Portal Medis China Disensor setelah Ragukan Kemanjuran Obat COVID
pada tanggal
Friday, August 12, 2022
Edit
BEIJING, LELEMUKU.COM - Sebuah situs informasi medis China yang populer telah disensor pihak berwenang karena dianggap melanggar hukum dan peraturan terkait. Penyensoran itu diberlakukan beberapa bulan setelah diterbitkannya sebuah artikel yang mengkritik obat herbal COVID-19 yang didukung pemerintah.
DXY, yang salah satu investornya adalah raksasa teknologi Tencent, sebelumnya mempertanyakan nilai Lianhua Qingwen, obat herbal yang dipasarkan untuk demam dan sakit tenggorokan, sebagai obat COVID-19.
Pemerintah China menyetujui Lianhua Qingwen yang terbuat dari ramuan bahan-bahan seperti biji kamperfuli dan aprikot sebagai obat COVID-19 pada tahun 2020, dan didistribusikan ke penduduk Shanghai selama wabah tahun ini.
Artikel DXY adalah bagian dari gelombang laporan yang menyebabkan saham produsen Lianhua Qingwen, salah satu dari perusahaan obat tradisional terbesar di China, jatuh terpuruk.
Situs web tersebut sekarang telah dilarang memposting di setidaknya lima akun media sosial Weibo-nya, dengan pemberitahuan di bagian atas halaman resminya yang mengatakan bahwa karena "pelanggaran hukum dan peraturan terkait, pengguna ini saat ini dilarang memposting".

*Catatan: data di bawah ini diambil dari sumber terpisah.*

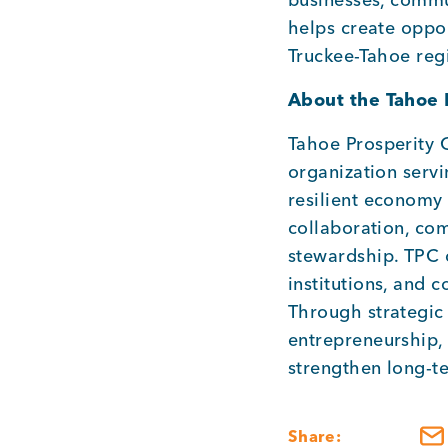
helps create oppor
Truckee-Tahoe reg
About the Tahoe 
Tahoe Prosperity 
organization serv
resilient economy
collaboration, co
stewardship. TPC c
institutions, and 
Through strategic
entrepreneurship, 
strengthen long-t
Share:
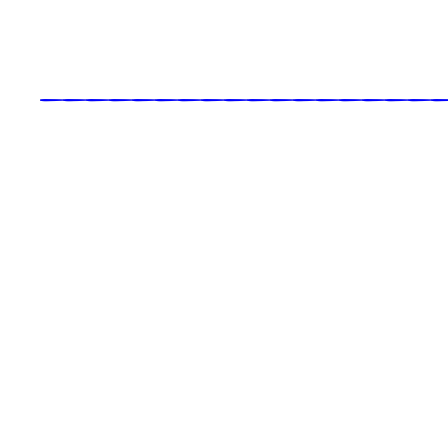
_____________________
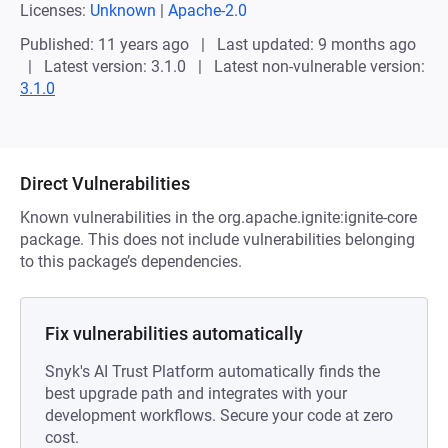
Licenses:
Unknown
|
Apache-2.0
Published: 11 years ago
Last updated: 9 months ago
Latest version: 3.1.0
Latest non-vulnerable version:
3.1.0
Direct Vulnerabilities
Known vulnerabilities in the org.apache.ignite:ignite-core
package. This does not include vulnerabilities belonging
to this package’s dependencies.
Fix vulnerabilities automatically
Snyk's AI Trust Platform automatically finds the
best upgrade path and integrates with your
development workflows. Secure your code at zero
cost.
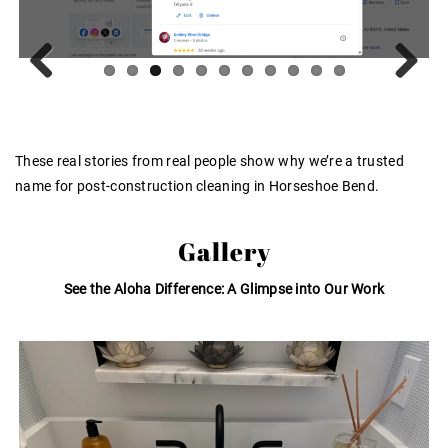
Previous
Next
These real stories from real people show why we’re a trusted
name for post-construction cleaning in Horseshoe Bend.
Gallery
See the Aloha Difference: A Glimpse into Our Work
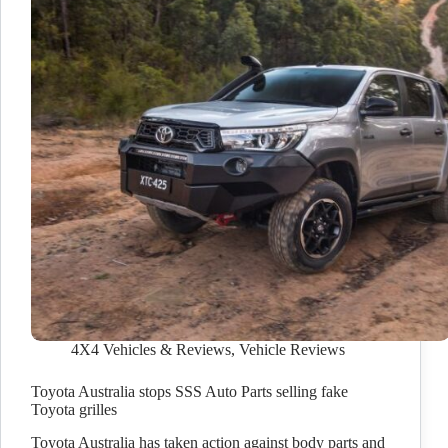
4X4 Vehicles & Reviews
,
Vehicle Reviews
Toyota Australia stops SSS Auto Parts selling fake
Toyota grilles
Toyota Australia has taken action against body parts and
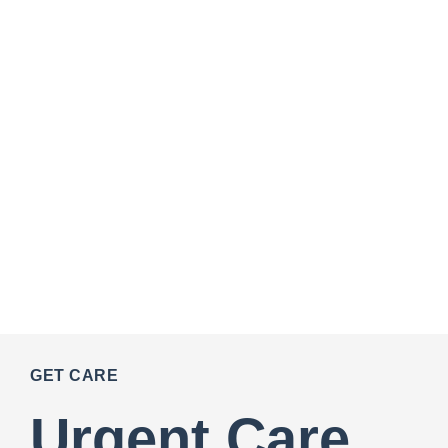
GET CARE
Urgent Care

Akun WeChat resmi DXY, yang biasanya menerbitkan beberapa artikel sehari tentang topik medis, belum diperbarui sejak Senin.
Pemberitahuan Weibo tidak merinci peraturan mana yang telah dilanggar oleh DXY, yang sejauh ini belum menanggapi permintaan komentar AFP.
Pemerintah China semakin mempromosikan pengobatan tradisional di dalam dan luar negeri dalam beberapa tahun terakhir, seringkali dengan nada nasionalistis.
Liputan-liputan DXY memicu kritik karena dianggap menarget pengobatan tradisional China untuk mempromosikan obat-obatan Barat.
Amerika Serikat dan negara-negara lain telah memperingatkan bahwa tidak ada bukti bahwa Lianhua Qingwen efektif mencegah atau menyembuhkan COVID-19, bahkan ketika obat itu semakin dipromosikan oleh otoritas pemerintah di China dan Hong Kong. (VOA)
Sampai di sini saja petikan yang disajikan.